The score value also factors in the number of occurrences of search term
versus the number of terms in the document. Let us take a look at the 3 rows
with 'snow' and their scores:
SELECT text, score
FROM bts_tab
WHERE bts_contains(text, 'snow', score#real);
text snow is the main ingredient to many winter sports
score 100.0000000000
text snow covered mountains are areas that skiers flock to in the winter time
score 83.33334350000
text in the city, snow needs to be cleared promptly to keep traffic moving
score 83.33334350000
Each row has only one occurrence of the term 'snow'. The first row, minus the
stop words, has 6 words. Similarly, the next two rows have 8 words. 1
occurrence of the term out of 6 words is more relevant than 1 occurrence of
the term out of 8 words so the score value tends to be larger. This is why we
see the row with 1:6 ratio gets a higher score than the two rows with a 1:8
ration. In the next example, we add the words 'snow covered' to the row
containing 'mountains' to give that row 2 occurrences of 'snow'. Now we
perform the query on 'snow' again:
SELECT text,score
FROM bts_tab
WHERE bts_contains(text, 'snow', score#real);
text in the snow covered city, snow needs to be cleared promptly
to keep traffic moving
score 99.99999240000
text snow is the main ingredient to many winter sports
score 84.85280610000
text snow covered mountains are areas that skiers flock to in the winter time
score 70.71067050000
Since 'snow' appears twice in that modified row, it now has 2 occurrences of
the term out of 10 words it makes the document more relevant and the other
documents with 'snow' less relevant.
In the next example, I go to the extreme and replace the document with the
word 'mountains' with a 5-word document containing 4 occurrences of 'snow'.
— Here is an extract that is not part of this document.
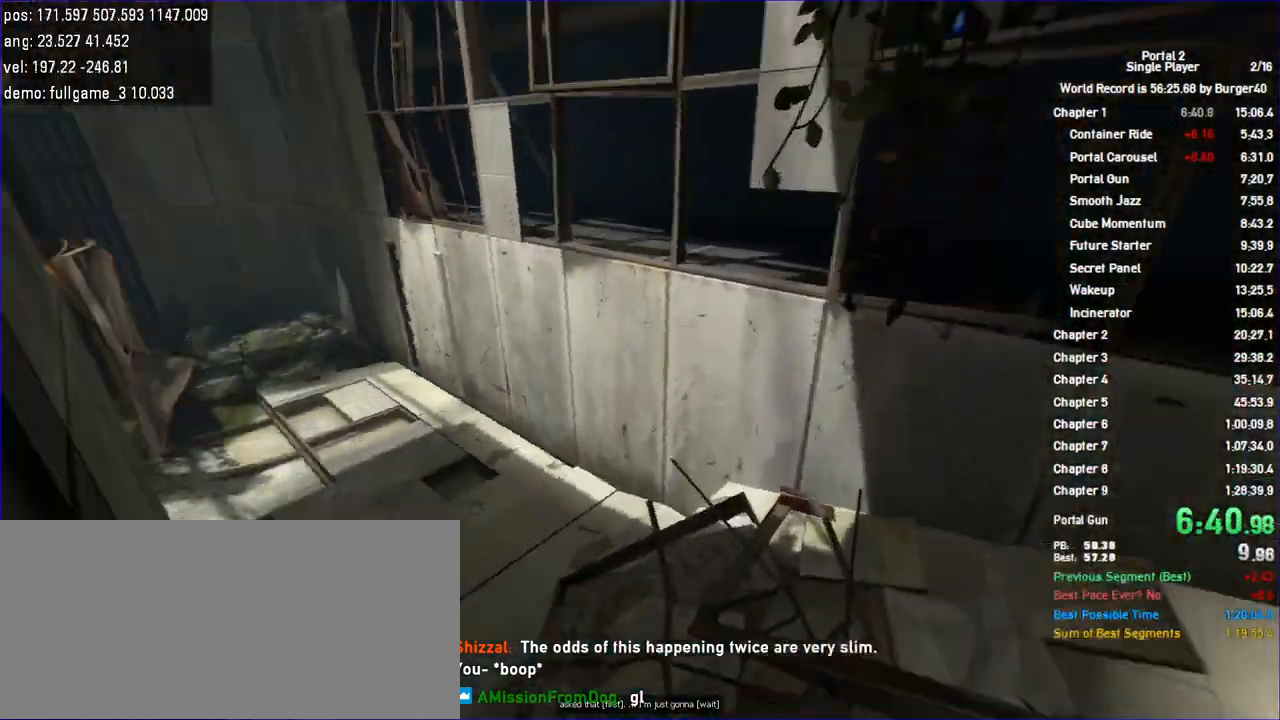
{"keys": ["a"], "mouse": [], "events": [[100, "jump", "down"], [367, "jump", "up"]]}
Given the ratio of 4 to 5, this greatly increases the relevance of this
document compared to the relevance other 2 documents and the score values
reflect this:
SELECT text, score
FROM bts_tab
WHERE bts_contains(text, 'snow', score#real);
text snow snow snow snow mountains
score 100.0000000000
text in the snow covered city, snow needs to be cleared promptly
to keep traffic moving
score 50.50762940000
text snow is the main ingredient to many winter sports
score 42.85714340000
In conclusion, we see that the ratio between the number of documents selected
and the total number of documents and ratio of the number of occurrences of
the term and the number of terms (or words) in a given document are two
factors that play an important role in determining the score value.
When dealing with multiple terms in a query, each term is given a score
factor. These individual score factors are weighted and summed to give an
overall score between 0 and 100.
When looking at scores, please keep a few other details in mind. First, stop
words are not indexed and not included in counts. Also if you are using a
stemmer analyzer or soundex, the stemmed words or soundex codes are counted,
not the original words. Since many words may map to one stemmed word or one
soundex code, it naturally increases number of occurrences in a document.
Finally, in the real world, some terms are more important than other terms, so
the query language does support the capability to boost a term's relevance in
the calculation. (See "Boost a term" in BTS part of the IBM Informix Database
Extensions User's Guide.)
This should help you understand the basics of how a document returned from a
query on a BTS index is scored. There is an abundance of details on the Web
on how CLucene / Lucene score documents.